▶ Exercise prompt
Search the entries below for the word "Task", then copy each line in which it is found.

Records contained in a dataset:

+ + + +

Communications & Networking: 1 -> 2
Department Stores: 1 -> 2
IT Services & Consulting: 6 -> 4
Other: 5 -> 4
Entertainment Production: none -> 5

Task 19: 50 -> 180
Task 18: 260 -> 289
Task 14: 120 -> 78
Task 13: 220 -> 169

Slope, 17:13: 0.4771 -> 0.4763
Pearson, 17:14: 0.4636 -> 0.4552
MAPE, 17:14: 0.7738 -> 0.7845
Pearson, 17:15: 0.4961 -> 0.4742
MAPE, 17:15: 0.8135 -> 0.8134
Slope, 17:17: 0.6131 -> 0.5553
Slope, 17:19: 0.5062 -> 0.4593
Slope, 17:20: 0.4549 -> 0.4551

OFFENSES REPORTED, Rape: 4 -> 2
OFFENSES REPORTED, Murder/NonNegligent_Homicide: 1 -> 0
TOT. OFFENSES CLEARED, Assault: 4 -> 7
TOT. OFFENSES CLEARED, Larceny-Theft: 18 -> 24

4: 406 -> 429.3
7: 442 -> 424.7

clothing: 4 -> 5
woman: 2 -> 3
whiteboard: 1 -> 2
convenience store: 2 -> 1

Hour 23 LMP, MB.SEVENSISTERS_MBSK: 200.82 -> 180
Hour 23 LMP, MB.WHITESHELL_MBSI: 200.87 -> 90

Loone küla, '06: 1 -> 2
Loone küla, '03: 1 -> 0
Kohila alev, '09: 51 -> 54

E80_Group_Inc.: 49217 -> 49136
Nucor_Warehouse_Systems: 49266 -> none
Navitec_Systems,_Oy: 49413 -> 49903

+ + + +

▶ Answer section
Task 19: 50 -> 180
Task 18: 260 -> 289
Task 14: 120 -> 78
Task 13: 220 -> 169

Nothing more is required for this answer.